Von den Arbeitskosten ohne Material taucht weniger als ein Drittel bei Triller und seinem Gesellen als Nettolohn auf. Der Rest sind Steuern, Abgaben, Mitgliedsbeiträge, Versicherungsprämien…
Diese geradezu irrwitzige Bürde ist die Hauptursache dafür, dass sich viele klassische Handwerkerarbeiten nicht mehr lohnen, zum Beispiel Reparaturen oder der Bau von kleinen Geräten, maßgenau in hoher Qualität für den Kunden. Für die Umwelt wäre das ein Segen: Handwerkerarbeit statt Wegwerfen und Neukaufen von Geräten würde zu einer enormen Einsparung von Rohstoffen und Energie führen. Damit das Wirklichkeit wird, müßten aber die sogenannten Lohnnebenkosten dramatisch gesenkt werden. Lohnsteuern wurden übrigens zuerst im ersten Weltkrieg eingeführt, um den Krieg zu bezahlen. Aus der einstigen Not wurde die wichtigste Steuer, die die Arbeitskosten in solche Höhen trieb, dass immer Anreize geschaffen wurden, teure Arbeitskräfte durch Maschinen zu ersetzen. Diese Entwicklung richtete und richtet sich besonders auch gegen das Handwerk, fördert Arbeitslosigkeit und kurbelt die Umweltzerstörung an.

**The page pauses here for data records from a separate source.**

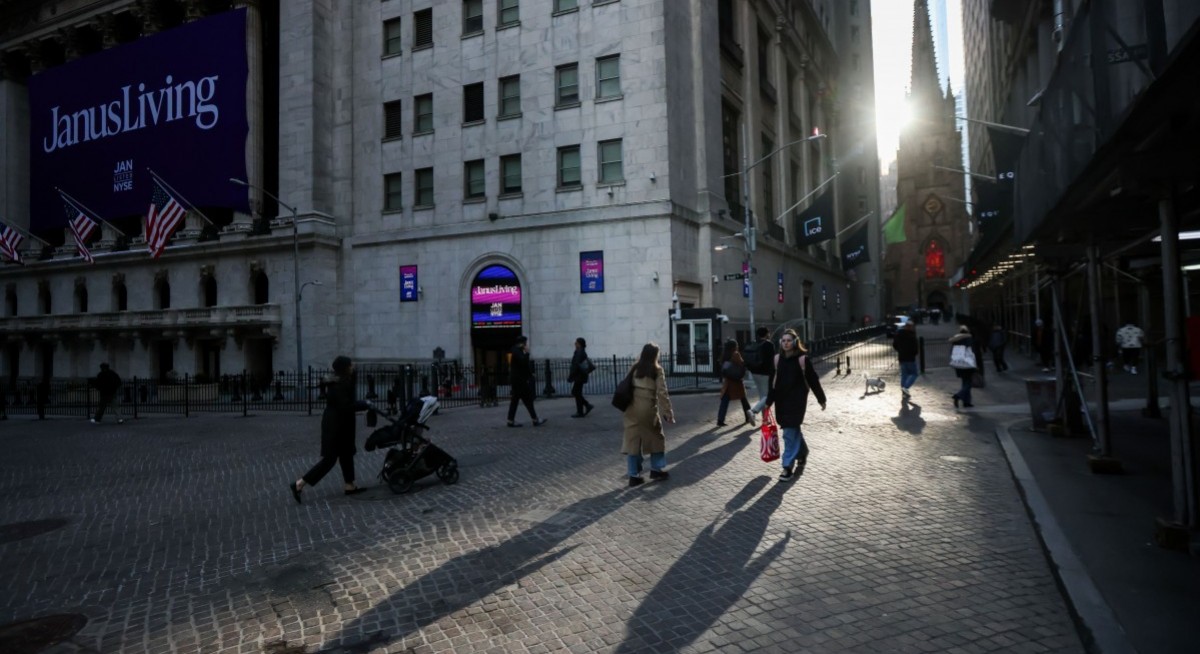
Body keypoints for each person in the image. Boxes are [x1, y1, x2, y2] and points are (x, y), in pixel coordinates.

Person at [290, 355, 371, 503]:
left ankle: (349, 485)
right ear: (344, 368)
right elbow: (345, 406)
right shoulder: (339, 384)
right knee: (330, 459)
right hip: (335, 426)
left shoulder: (340, 380)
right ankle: (299, 484)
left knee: (346, 454)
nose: (352, 367)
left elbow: (350, 393)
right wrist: (364, 404)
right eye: (350, 365)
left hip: (341, 424)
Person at [763, 328, 826, 481]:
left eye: (789, 340)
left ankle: (787, 467)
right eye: (783, 341)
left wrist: (821, 399)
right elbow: (772, 384)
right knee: (792, 430)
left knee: (788, 434)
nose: (786, 343)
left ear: (795, 342)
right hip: (781, 402)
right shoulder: (777, 359)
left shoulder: (802, 360)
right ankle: (802, 453)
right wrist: (768, 402)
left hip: (797, 402)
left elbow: (813, 380)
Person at [622, 342, 675, 487]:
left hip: (631, 408)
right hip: (647, 408)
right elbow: (662, 392)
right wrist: (668, 412)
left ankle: (633, 475)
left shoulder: (634, 368)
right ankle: (656, 469)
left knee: (633, 441)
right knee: (656, 438)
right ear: (655, 355)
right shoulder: (657, 370)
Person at [506, 335, 546, 427]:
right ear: (522, 343)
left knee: (515, 400)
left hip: (517, 380)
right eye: (525, 343)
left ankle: (510, 420)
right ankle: (535, 419)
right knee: (527, 400)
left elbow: (523, 366)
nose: (526, 345)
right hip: (519, 381)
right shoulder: (517, 351)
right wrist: (527, 353)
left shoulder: (516, 350)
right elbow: (523, 362)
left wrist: (530, 375)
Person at [716, 339, 754, 427]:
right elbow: (742, 364)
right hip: (736, 381)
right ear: (734, 347)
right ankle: (749, 416)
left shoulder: (725, 355)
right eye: (737, 345)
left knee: (725, 401)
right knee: (743, 399)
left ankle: (720, 420)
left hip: (728, 382)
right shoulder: (735, 354)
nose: (738, 346)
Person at [748, 327, 776, 416]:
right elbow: (772, 360)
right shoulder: (768, 344)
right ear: (766, 334)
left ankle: (765, 418)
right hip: (765, 373)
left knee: (762, 396)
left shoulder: (754, 344)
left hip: (754, 372)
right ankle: (754, 411)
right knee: (768, 396)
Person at [949, 325, 978, 408]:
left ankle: (966, 402)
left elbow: (952, 352)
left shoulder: (955, 340)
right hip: (968, 364)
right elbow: (973, 352)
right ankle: (958, 395)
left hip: (958, 364)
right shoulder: (969, 339)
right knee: (969, 383)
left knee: (964, 382)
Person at [568, 337, 596, 417]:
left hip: (579, 376)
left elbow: (576, 365)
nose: (575, 344)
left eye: (576, 342)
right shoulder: (581, 351)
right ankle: (586, 406)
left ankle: (581, 410)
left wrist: (571, 376)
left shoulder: (579, 352)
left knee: (576, 392)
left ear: (579, 344)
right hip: (580, 376)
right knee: (577, 393)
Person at [892, 321, 919, 398]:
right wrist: (914, 353)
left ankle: (904, 393)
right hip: (910, 358)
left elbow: (894, 345)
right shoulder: (912, 335)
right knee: (914, 374)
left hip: (902, 357)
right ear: (910, 327)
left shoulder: (898, 334)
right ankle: (906, 387)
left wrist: (900, 350)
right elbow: (915, 348)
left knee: (904, 375)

Meister Triller bildet auch aus, oder besser er versucht es zumindest. Voriges Jahr hat er keinen Lehrling gefunden. Der einzige Interessent ist schnell wieder abgesprungen, als er merkte, dass er auch einiges an Mathematik und Physik lernen sollte. Für dieses Jahr hat ihm das Arbeitsamt einen Lehrling zugewiesen. Vorher hatte Triller wochenlang einen Aushang in der Markranstädter Schule: Suche Lehrling. Ein einziger hatte sich beworben. Ein Einzelfall ist das leider nicht. Auch andere ausbildungswillige Unternehmen klagen über Mangel an Interessenten in klassischen gewerblichen Berufen, obwohl nach wie vor viele Jugendliche keinen betrieblichen Ausbildungsplatz haben. Es fällt mir schwer, das zu begreifen. Gerade in der Elektrobranche sagen Experten für die nächsten Jahre einen Fachkräftemangel voraus. Wer heute Elektriker lernt, dürfte damit beste Chancen auf dem Arbeitsmarkt haben.

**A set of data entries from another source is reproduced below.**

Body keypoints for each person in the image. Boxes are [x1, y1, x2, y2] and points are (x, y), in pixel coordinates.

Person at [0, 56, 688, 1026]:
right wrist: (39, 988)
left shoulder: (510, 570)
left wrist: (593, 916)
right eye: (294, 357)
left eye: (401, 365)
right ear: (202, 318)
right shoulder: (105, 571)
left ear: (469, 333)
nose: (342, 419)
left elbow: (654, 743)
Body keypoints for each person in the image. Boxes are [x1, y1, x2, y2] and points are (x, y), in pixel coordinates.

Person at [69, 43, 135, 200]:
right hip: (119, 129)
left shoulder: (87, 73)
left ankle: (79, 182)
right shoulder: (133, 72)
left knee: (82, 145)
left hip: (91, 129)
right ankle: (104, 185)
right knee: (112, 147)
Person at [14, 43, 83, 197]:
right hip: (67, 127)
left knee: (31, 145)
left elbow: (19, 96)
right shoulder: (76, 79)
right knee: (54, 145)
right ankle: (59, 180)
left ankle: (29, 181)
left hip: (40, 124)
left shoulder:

Zur Sonne ist Triller über seine Kooperation mit Heizungsinstallateuren gekommen. Zusammen mit einer Miltitzer Firma hat er in Holzhausen seine erste Solaranlage zur Warmwasserbereitung gebaut. Schnell hat der allem neuen gegenüber aufgeschlossene Handwerker verstanden, dass hier für ihn und seines gleichen eine Riesenchance lauert, wenn die Bewohner unserer Region ihre Vorurteile ablegen und kühl rechnen würden. Für ihn wäre das eine Chance, dem Rückgang der Aufträge aus dem Wohnhausneubau bzw. der Sanierung mit einem neuen Geschäftsfeld zu kompensieren.

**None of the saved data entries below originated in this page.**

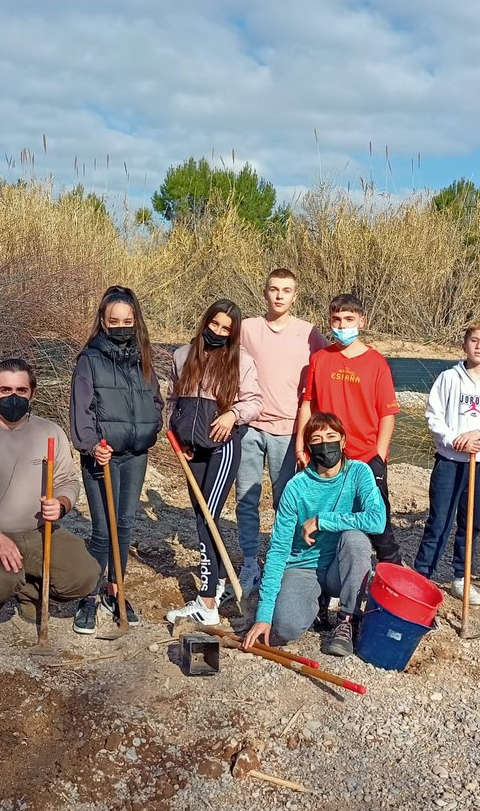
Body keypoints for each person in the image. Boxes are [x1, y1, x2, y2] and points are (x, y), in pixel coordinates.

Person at [0, 357, 100, 642]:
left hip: (40, 532)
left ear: (32, 394)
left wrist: (63, 502)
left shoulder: (50, 432)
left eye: (21, 391)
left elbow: (68, 480)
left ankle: (28, 590)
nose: (13, 397)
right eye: (5, 390)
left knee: (86, 575)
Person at [243, 412, 385, 657]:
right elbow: (278, 551)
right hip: (303, 567)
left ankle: (347, 619)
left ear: (342, 441)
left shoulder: (359, 472)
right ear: (308, 446)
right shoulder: (296, 487)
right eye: (317, 439)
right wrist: (263, 616)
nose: (325, 444)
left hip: (338, 569)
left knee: (356, 539)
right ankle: (316, 602)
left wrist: (324, 520)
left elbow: (377, 520)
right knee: (286, 626)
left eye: (331, 436)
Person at [69, 286, 164, 635]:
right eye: (115, 321)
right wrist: (93, 445)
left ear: (135, 321)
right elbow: (81, 411)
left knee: (124, 526)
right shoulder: (89, 360)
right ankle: (89, 596)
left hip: (135, 455)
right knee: (102, 531)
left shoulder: (143, 357)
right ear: (103, 322)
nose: (122, 326)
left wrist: (150, 429)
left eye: (128, 320)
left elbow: (156, 400)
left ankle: (115, 590)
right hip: (102, 458)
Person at [165, 300, 263, 626]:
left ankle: (208, 603)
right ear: (205, 322)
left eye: (226, 329)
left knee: (207, 518)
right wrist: (177, 435)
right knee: (201, 515)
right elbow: (172, 401)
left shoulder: (241, 362)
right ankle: (219, 581)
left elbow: (255, 402)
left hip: (222, 449)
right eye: (214, 325)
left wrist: (233, 414)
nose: (218, 333)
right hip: (192, 451)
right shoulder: (182, 355)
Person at [233, 268, 327, 591]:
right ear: (265, 292)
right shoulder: (247, 329)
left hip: (288, 432)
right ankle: (248, 562)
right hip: (249, 427)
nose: (279, 296)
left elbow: (330, 364)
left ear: (294, 296)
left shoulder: (309, 333)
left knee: (284, 500)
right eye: (274, 289)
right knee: (246, 498)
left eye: (286, 291)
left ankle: (280, 559)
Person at [414, 320, 480, 603]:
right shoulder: (448, 379)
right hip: (449, 461)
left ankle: (461, 577)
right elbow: (433, 416)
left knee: (470, 522)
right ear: (464, 344)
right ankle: (423, 576)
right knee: (439, 521)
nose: (479, 346)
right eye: (474, 340)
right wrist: (453, 439)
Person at [296, 293, 402, 566]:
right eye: (336, 320)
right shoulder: (320, 359)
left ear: (361, 321)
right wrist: (301, 445)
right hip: (327, 454)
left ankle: (391, 570)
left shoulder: (376, 362)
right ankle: (325, 573)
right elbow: (307, 405)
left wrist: (379, 455)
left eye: (348, 319)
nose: (342, 326)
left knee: (378, 523)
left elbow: (387, 414)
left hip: (366, 456)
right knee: (326, 513)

ImageLink Seine erste Photovoltaikanlage wird Triller auf seinem eigenen Dach bauen, als Referenz für künftige Kunden. Zusammen mit dem Solarberater Felgentreff aus Miltitz versucht er auch, Mieter zu gewinnen auf den Dächern der Häuser, in denen sie wohnen, eigene Anlagen zu betreiben. Ideal wären die Flachdächer in Grünau: dort liesen sich die Anlagen viel leichter und damit preiswerter errichten und sie könnten unabhängig von Dachneigung und -ausrichtung stets optimal zur Sonne orientiert werden, so dass sie mehr Strom liefern als auf schrägen Dächern. Zu wünschen wäre, dass die großen Vermieter in Grünau dafür geeignete Flachdächer Interessenten kostenlos zur Verfügung stellen. Wer künftig in Frankenheim durch die Dölziger Straße fährt, kann auf dem Dach von Elektromeister Triller vielleicht schon ab Herbst eine Solaranlage zur Stromerzeugung anschauen.